Charles Manson, the 1960s cult leader of "The Family" who was convicted of orchestrating the deaths of seven people in Los Angeles and likely responsible for several more, died Sunday of natural causes. He was 83 and serving nine life sentences in prison.

Last month, the youngest member of the Manson Family, Dianne Lake, joined "Salon Talks" to discuss her new memoir, "Member of the Family: My Story of Charles Manson, Life Inside His Cult, and the Darkness That Ended the Sixties," after nearly 50 years of silence. Lake did not participate in the murders, though she lived with the family for two years, and her testimony was instrumental in convicting Manson.

Lake described how her parents gave her emancipation at 14, and through Manson she found a community. "So when I met Charles Manson at a party through a couple of friends," she said, "they welcomed me with open arms . . .  I felt totally loved and accepted and desired and adored. It was magical."

After about a year in, Lake says Manson began to physically and psychologically abuse her. "It wasn't until I wrote this book that I came to the realization that I was a victim on a lot of levels. I had taken a lot of responsibility for what happened to me on myself," she said. "Especially at 14, I mean legally, I was a victim, but emotionally, I think I didn't really see that I was victim just until fairly recently. But on the other hand, perhaps not feeling like a victim helped me thrive."

Lake is a retired educator, mother of three and active member of her church choir.

On why she stayed in the home and kept quiet for so long, Lake said, "I didn't have the maturity to just pick up and leave, and where was I going to go? I didn't want to be in a foster family and I had already been in jail." She added, "How many women have we seen that have been victimized, they're not believed and are dragged? The experience of telling the truth is almost worse than the original experience."

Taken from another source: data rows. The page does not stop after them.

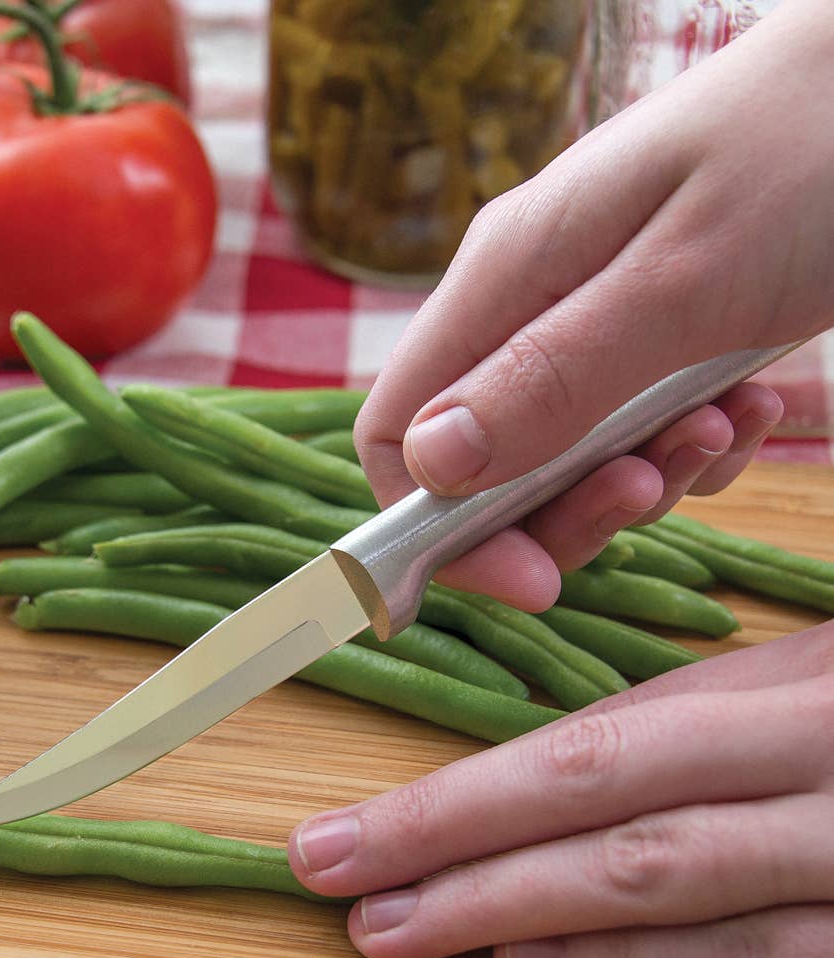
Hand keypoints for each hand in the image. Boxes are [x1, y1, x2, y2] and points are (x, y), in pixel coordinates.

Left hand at [287, 622, 833, 957]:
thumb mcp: (823, 656)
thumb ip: (718, 692)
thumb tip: (570, 752)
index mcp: (790, 687)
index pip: (591, 746)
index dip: (461, 794)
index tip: (348, 829)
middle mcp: (821, 768)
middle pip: (604, 816)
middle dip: (449, 854)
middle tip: (328, 882)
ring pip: (668, 897)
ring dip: (515, 921)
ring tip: (397, 932)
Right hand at [356, 0, 833, 611]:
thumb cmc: (808, 148)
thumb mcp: (680, 282)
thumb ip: (550, 377)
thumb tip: (431, 466)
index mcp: (502, 281)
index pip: (399, 432)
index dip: (439, 525)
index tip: (529, 575)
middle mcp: (527, 308)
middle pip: (484, 465)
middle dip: (562, 511)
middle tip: (651, 494)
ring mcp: (588, 321)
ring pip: (566, 459)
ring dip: (645, 474)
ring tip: (721, 424)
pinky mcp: (651, 336)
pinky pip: (638, 434)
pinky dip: (692, 447)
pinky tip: (753, 406)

The peak of Manson's bloody reign as a cult leader came on August 9, 1969 when "Family" members acting on his orders murdered actor Sharon Tate, who was eight months pregnant, Jay Sebring, a celebrity hairstylist, Abigail Folger, a coffee fortune heiress, writer Wojciech Frykowski, and Steven Parent. The following night, the family murdered Leno LaBianca and his wife, Rosemary. While Manson did not physically participate, he organized and directed the killing spree. It was surmised that Manson was trying to start a race war.

Subsequently, Manson would become a reviled and revered figure, both a placeholder for any perceived social ills connected to the darker elements of the burgeoning counterculture and, for a minority, a totem of anti-establishment spirit. "With their brew of violence, music and anti-establishment youth counterculture," CNN wrote, "the 1969 murders and ensuing trials established Manson as a perverse cultural icon whose twisted legacy endured until his death."